As of now, XRP is hovering around $2.29, just off a local high of $2.33. Not a huge drop, but enough to make folks wonder if this is a fakeout or just a textbook retest before the real fireworks begin. If buyers defend this level, we might be looking at the start of a much bigger move.
Open Interest Surges, Traders Start Piling In
So why’s everyone watching XRP all of a sudden? Well, there’s been a pretty sharp jump in Open Interest—up 6.82% to $5.02 billion—and the trading volume nearly doubled to over $10.2 billion. Those kinds of numbers usually don’t show up without serious intent behind them.
When both volume and Open Interest rise together, it often means traders aren’t just gambling on noise—they’re placing real bets, with real conviction. In this case, most of the action is pointing up, even if there’s a bit of shakiness on the surface.

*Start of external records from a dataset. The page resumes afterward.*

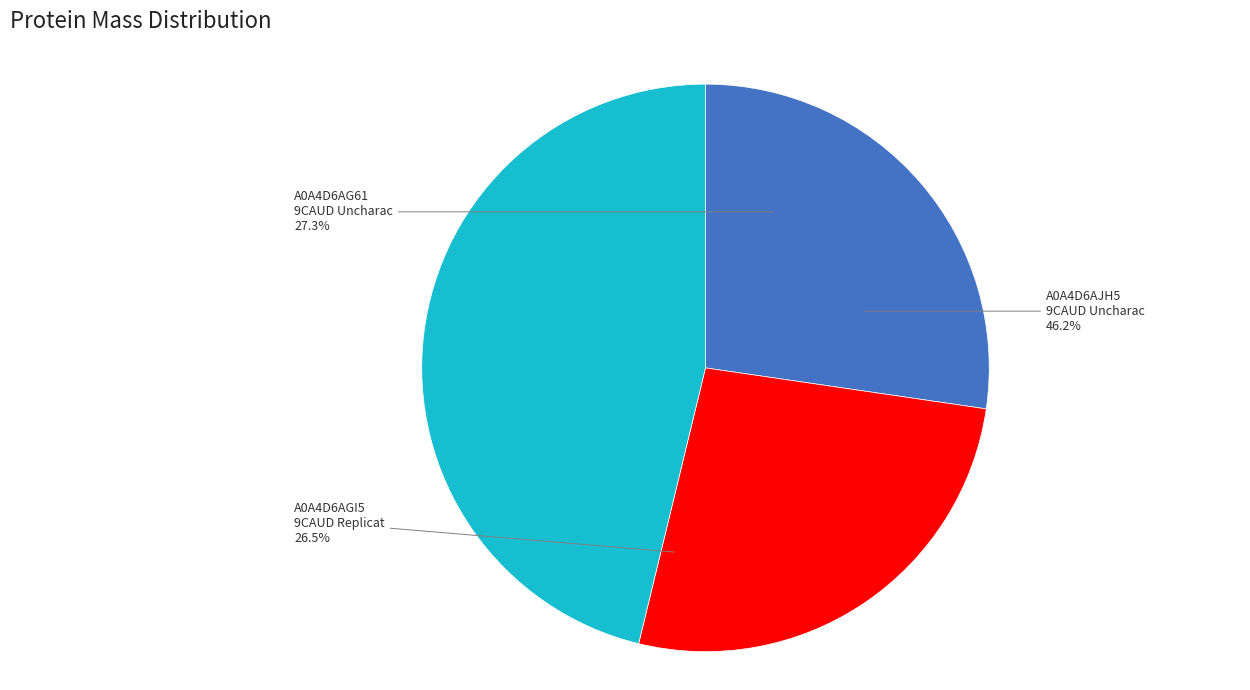

How many segments does this pie chart have?

3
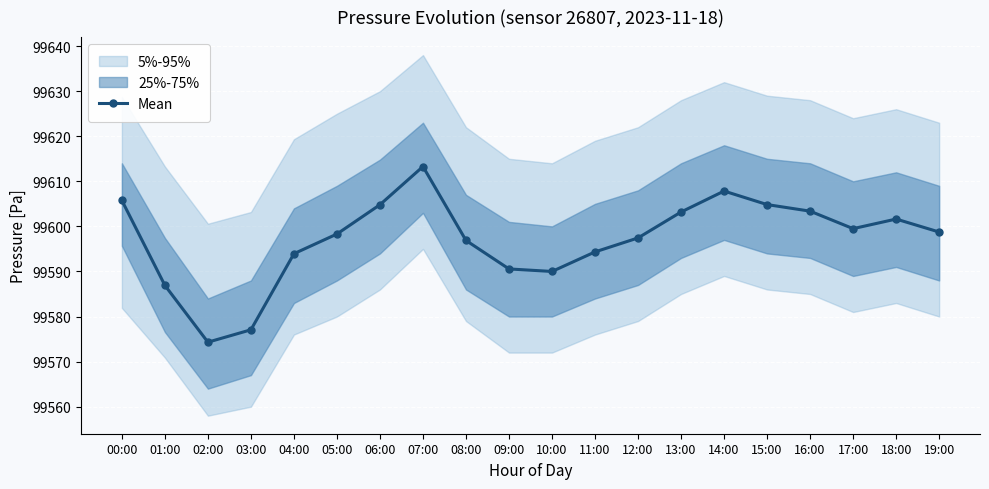

What value does the data have at 02:00?

99574.3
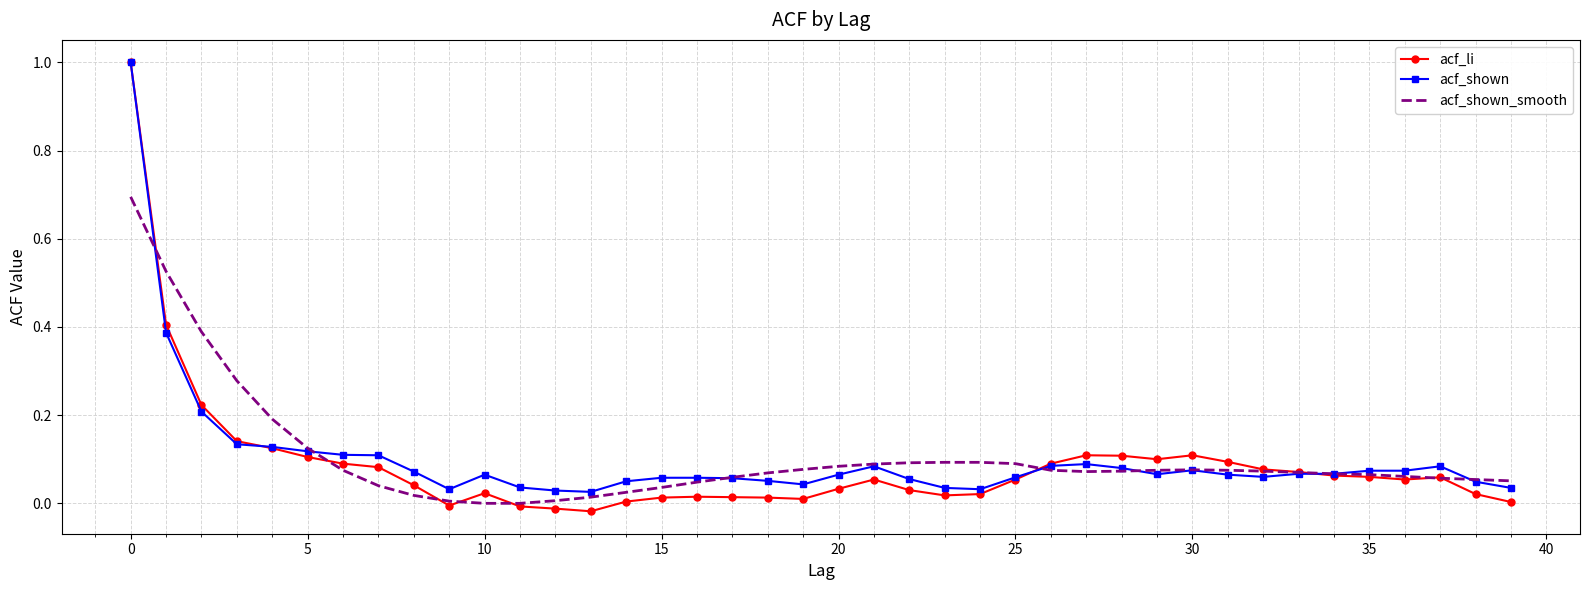

Which series has the widest spread of values?

acf_li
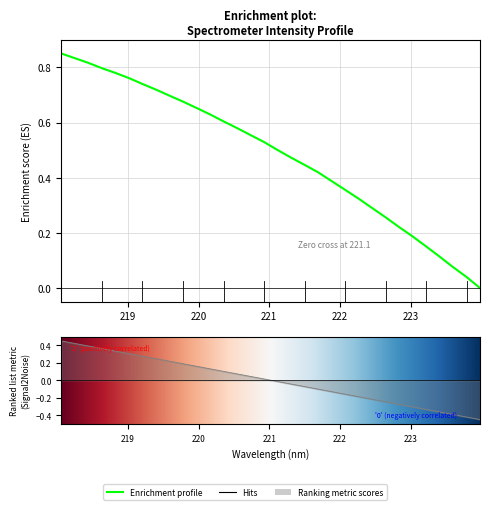

Reading right to left, what are all the values shown in this chart?

0.0	0.0	0.1	0.1	0.2	0.2	0.2	0.3	0.3	0.3	0.4	0.4	0.4	0.4	0.5	0.5	0.5	0.6	0.6	0.6	0.6	0.7	0.7	0.7	0.7	0.7	0.8	0.8	0.8	0.8	0.8	0.8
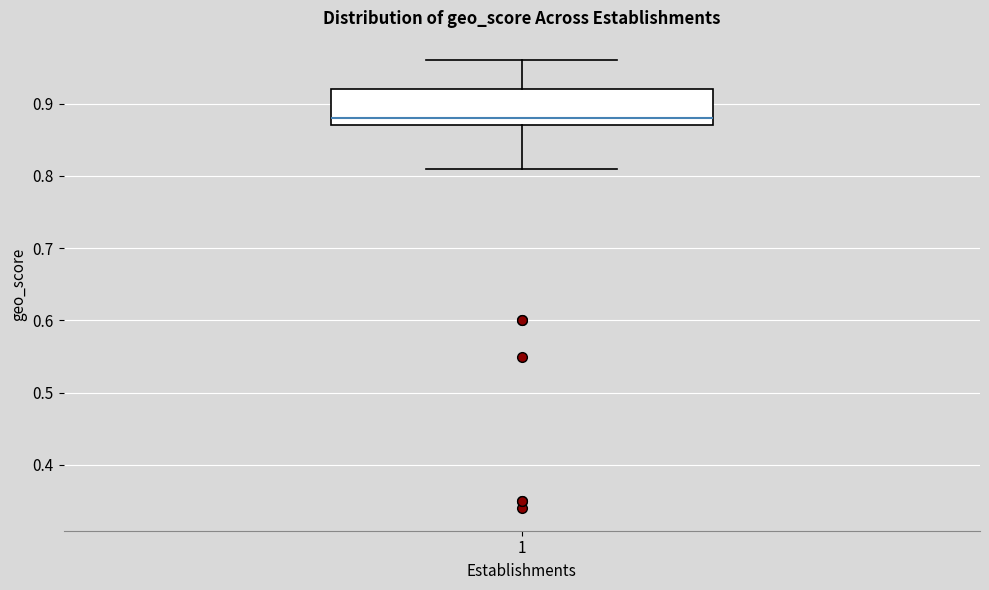

Read this box plot against the y-axis: the position of the median line, the range covered by the box, and the ends of both whiskers. The values are not printed on the chart, so give them approximately, as read against the axis.

median 0.88, box 0.87 to 0.92, whiskers 0.81 to 0.96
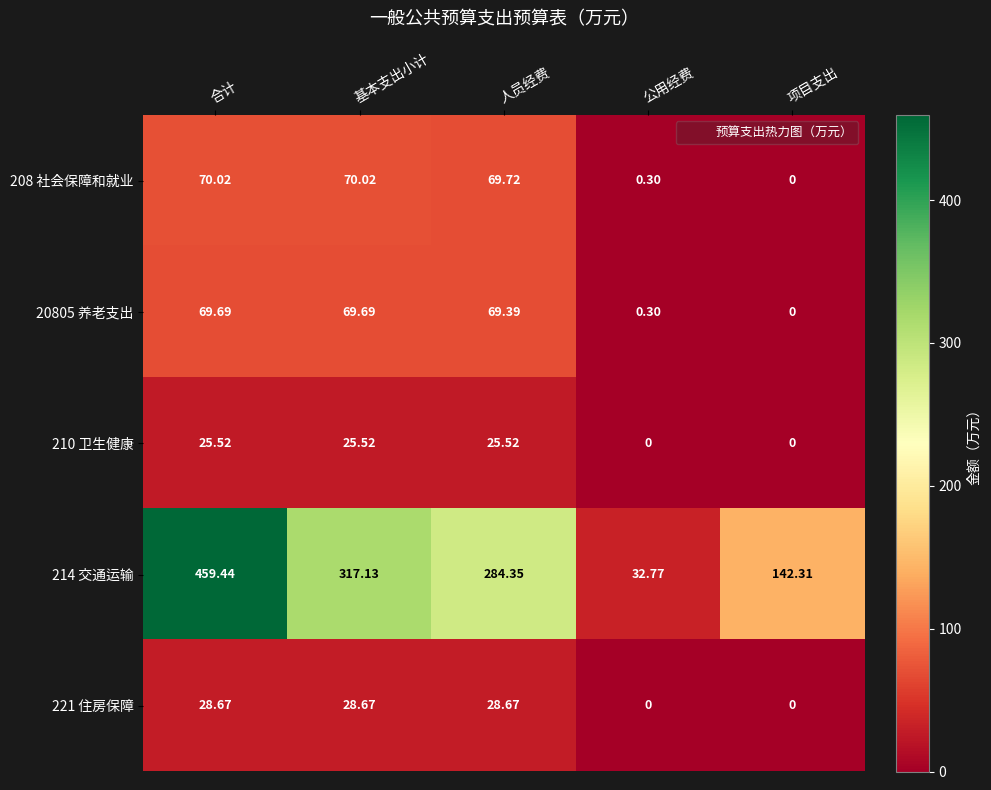

How many series are shown in this chart?

5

Shorts Still Betting Against the Move
Funny thing, though: funding rates have dipped slightly negative. We’re talking -0.004%—not a lot, but enough to raise an eyebrow. That basically means short sellers are paying to hold their positions open, which is kinda gutsy considering the breakout.
Here’s the thing—when funding turns negative during an uptrend, it can lead to a short squeeze. That’s when the shorts get squeezed out, buying back in at higher prices and unintentionally fueling the rally. So yeah, the more they doubt the move, the more explosive it could get.

Fundamentals Don’t Look Too Bad Either
Beyond the charts, XRP’s network activity is showing signs of life. The NVT Ratio—basically a measure of how much value is moving through the network versus its market cap—has dropped. That’s usually good. Lower NVT means people are actually using the token, not just holding and hoping.
More usage equals stronger fundamentals, and when the technicals and fundamentals line up, it usually builds a better case for long-term growth.
So… Is This XRP’s Comeback Story?
Look, the breakout is real. The pullback might even be healthy, especially if buyers step in again around this neckline zone. And all those rising metrics—Open Interest, transaction activity, volume—they’re not just noise. They could be signs that XRP’s finally gearing up for a bigger move.
But let’s not get carried away. Negative funding rates and weak volume on any bounce could mean bulls are getting cold feet. If XRP can’t hold this level, it risks slipping back into consolidation—or worse, retesting support down below. But if momentum kicks in again soon, this might just be the start of something a lot bigger.